### Records from a data source
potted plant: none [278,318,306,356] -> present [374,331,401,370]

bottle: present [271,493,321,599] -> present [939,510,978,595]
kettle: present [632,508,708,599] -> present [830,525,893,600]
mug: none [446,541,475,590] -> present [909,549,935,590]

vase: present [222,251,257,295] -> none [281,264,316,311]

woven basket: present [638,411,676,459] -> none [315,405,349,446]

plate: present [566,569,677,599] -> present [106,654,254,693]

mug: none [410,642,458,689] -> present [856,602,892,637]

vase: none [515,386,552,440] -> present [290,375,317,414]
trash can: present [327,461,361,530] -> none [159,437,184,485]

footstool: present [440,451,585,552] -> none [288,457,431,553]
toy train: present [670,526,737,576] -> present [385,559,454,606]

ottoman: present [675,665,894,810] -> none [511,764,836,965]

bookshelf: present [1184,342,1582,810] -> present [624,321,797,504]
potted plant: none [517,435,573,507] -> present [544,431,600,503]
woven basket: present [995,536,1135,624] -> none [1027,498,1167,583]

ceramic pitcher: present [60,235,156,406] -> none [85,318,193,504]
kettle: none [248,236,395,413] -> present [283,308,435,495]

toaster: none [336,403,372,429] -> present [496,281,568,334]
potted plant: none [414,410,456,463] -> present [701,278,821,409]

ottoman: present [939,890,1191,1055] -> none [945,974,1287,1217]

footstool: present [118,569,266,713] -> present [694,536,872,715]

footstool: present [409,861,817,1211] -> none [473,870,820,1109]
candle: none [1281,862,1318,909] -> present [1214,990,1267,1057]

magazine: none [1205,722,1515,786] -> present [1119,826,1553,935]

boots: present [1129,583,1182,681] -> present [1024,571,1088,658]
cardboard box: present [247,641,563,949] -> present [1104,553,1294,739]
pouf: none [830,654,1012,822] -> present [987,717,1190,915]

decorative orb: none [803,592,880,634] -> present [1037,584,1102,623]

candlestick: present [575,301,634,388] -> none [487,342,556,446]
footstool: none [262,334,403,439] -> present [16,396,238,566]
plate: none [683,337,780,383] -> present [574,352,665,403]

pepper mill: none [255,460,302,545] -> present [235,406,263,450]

### EXERCISE REQUIREMENTS
Report how many lines of the entries above contain the word "ottoman", giving the number by itself.

### ANSWER FOR THE TASK
2